*WORK TO COMPLETE:*
Return, from the lines below, each one that includes the word "because".

PROVIDED RECORDS section start

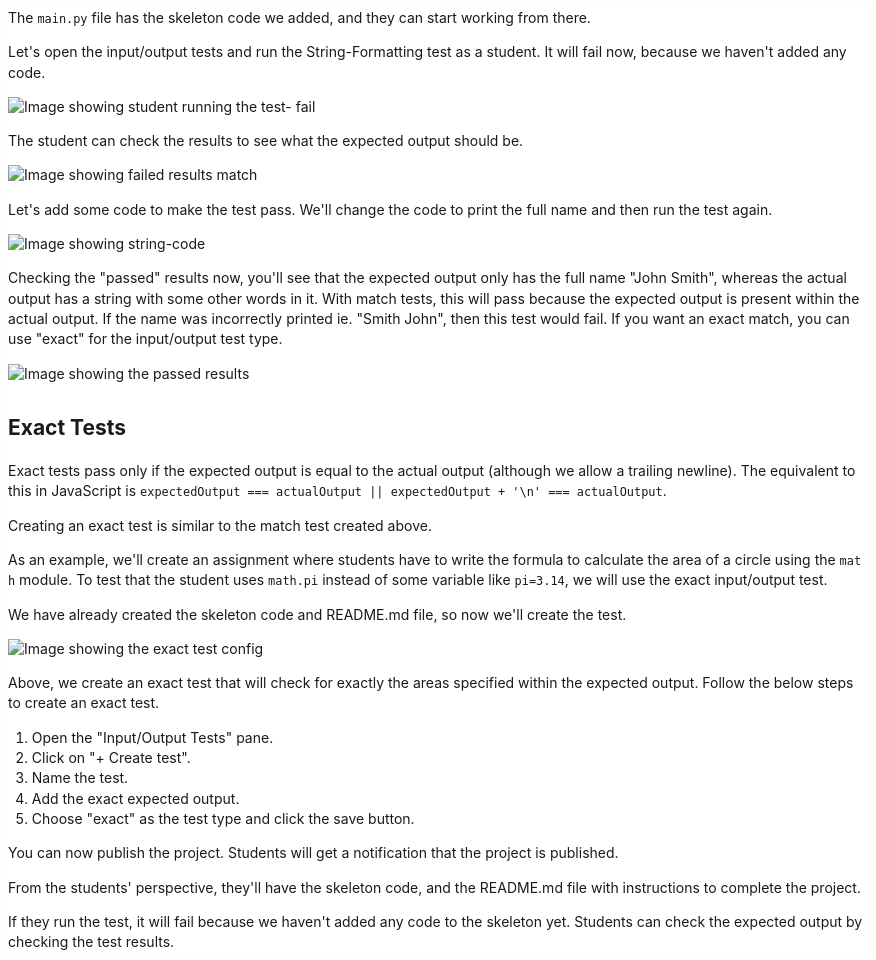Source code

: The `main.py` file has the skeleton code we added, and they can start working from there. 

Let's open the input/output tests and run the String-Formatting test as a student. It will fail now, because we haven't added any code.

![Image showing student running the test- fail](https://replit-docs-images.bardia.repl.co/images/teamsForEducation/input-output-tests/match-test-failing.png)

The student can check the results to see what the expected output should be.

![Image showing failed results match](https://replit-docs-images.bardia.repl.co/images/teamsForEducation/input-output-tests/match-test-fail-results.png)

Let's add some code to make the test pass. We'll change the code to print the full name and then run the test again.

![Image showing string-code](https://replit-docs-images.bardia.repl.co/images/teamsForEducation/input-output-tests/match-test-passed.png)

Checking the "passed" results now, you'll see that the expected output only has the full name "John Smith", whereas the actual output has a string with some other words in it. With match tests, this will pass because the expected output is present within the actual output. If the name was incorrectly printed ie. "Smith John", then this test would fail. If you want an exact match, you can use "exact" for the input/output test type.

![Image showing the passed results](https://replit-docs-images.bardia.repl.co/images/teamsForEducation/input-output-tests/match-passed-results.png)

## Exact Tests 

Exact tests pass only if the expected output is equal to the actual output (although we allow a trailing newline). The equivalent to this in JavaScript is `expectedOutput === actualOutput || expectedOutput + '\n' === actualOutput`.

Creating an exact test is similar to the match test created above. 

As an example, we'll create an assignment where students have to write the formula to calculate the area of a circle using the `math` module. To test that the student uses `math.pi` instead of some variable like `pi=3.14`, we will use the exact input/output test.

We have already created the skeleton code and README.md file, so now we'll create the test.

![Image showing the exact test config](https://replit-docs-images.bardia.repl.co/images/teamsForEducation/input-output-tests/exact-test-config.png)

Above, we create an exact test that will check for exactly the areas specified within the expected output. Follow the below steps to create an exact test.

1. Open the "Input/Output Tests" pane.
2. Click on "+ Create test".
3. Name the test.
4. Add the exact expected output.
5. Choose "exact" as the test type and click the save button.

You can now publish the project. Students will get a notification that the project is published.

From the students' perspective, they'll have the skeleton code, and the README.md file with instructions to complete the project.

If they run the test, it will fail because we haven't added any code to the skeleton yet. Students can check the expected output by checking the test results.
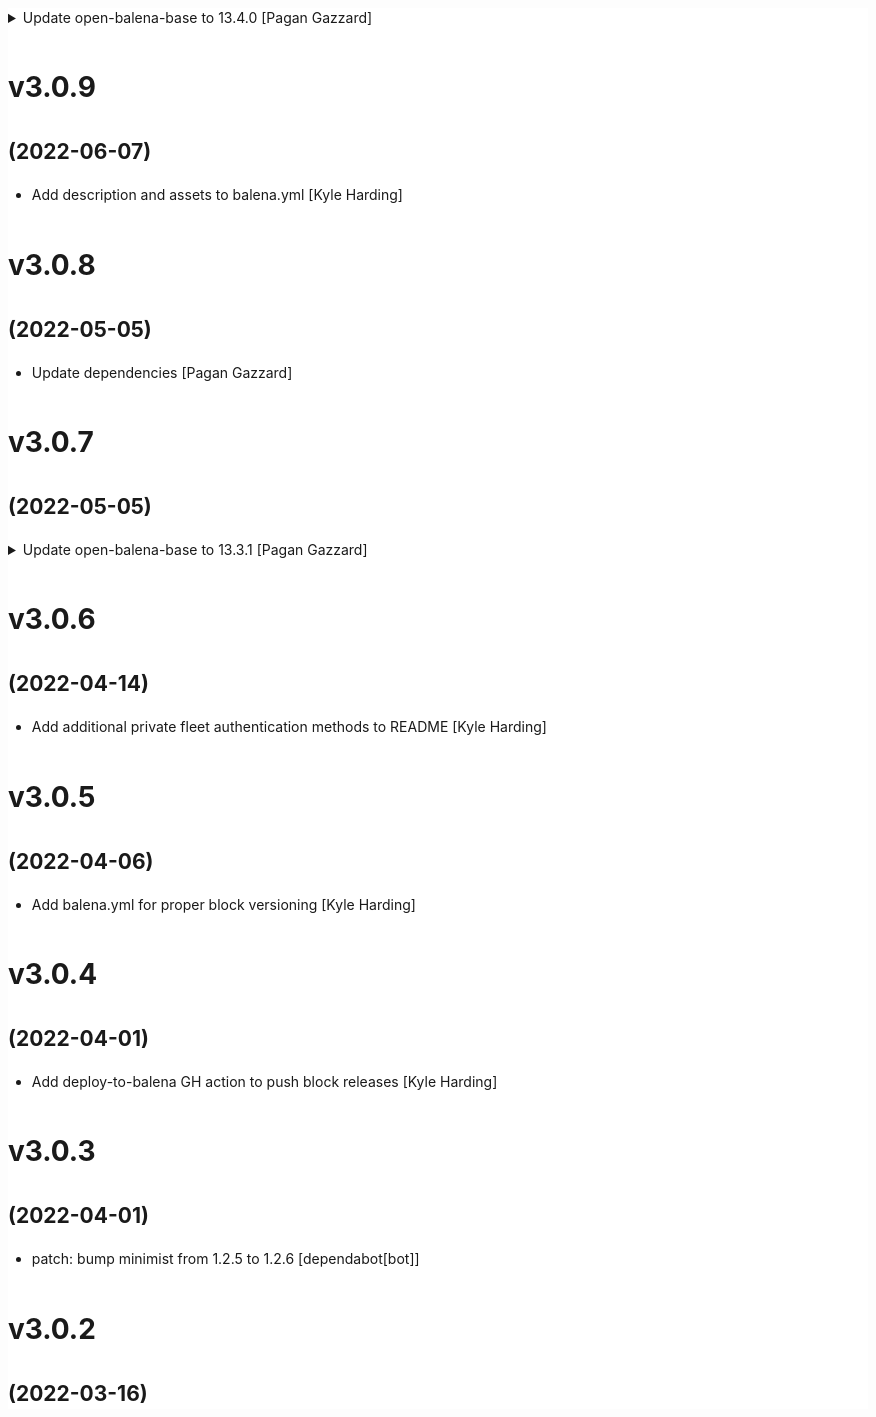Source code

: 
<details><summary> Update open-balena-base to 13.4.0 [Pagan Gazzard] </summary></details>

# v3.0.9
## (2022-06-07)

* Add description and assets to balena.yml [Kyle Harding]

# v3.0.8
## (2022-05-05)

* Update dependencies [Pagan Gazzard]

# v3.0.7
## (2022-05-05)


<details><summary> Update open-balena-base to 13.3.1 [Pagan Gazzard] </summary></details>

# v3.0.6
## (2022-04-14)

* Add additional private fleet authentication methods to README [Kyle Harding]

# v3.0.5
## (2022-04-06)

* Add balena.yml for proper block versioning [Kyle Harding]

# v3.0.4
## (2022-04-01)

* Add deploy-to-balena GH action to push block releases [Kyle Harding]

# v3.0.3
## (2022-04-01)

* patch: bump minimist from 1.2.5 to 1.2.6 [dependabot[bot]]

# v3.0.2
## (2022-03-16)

PROVIDED RECORDS section end

*RESULT FOR THIS EXERCISE:*
Let's open the input/output tests and run the String-Formatting test as a student. It will fail now, because we haven't added any code.
Checking the "passed" results now, you'll see that the expected output only has the full name "John Smith", whereas the actual output has a string with some other words in it. With match tests, this will pass because the expected output is present within the actual output. If the name was incorrectly printed ie. "Smith John", then this test would fail. If you want an exact match, you can use "exact" for the input/output test type.
If they run the test, it will fail because we haven't added any code to the skeleton yet. Students can check the expected output by checking the test results.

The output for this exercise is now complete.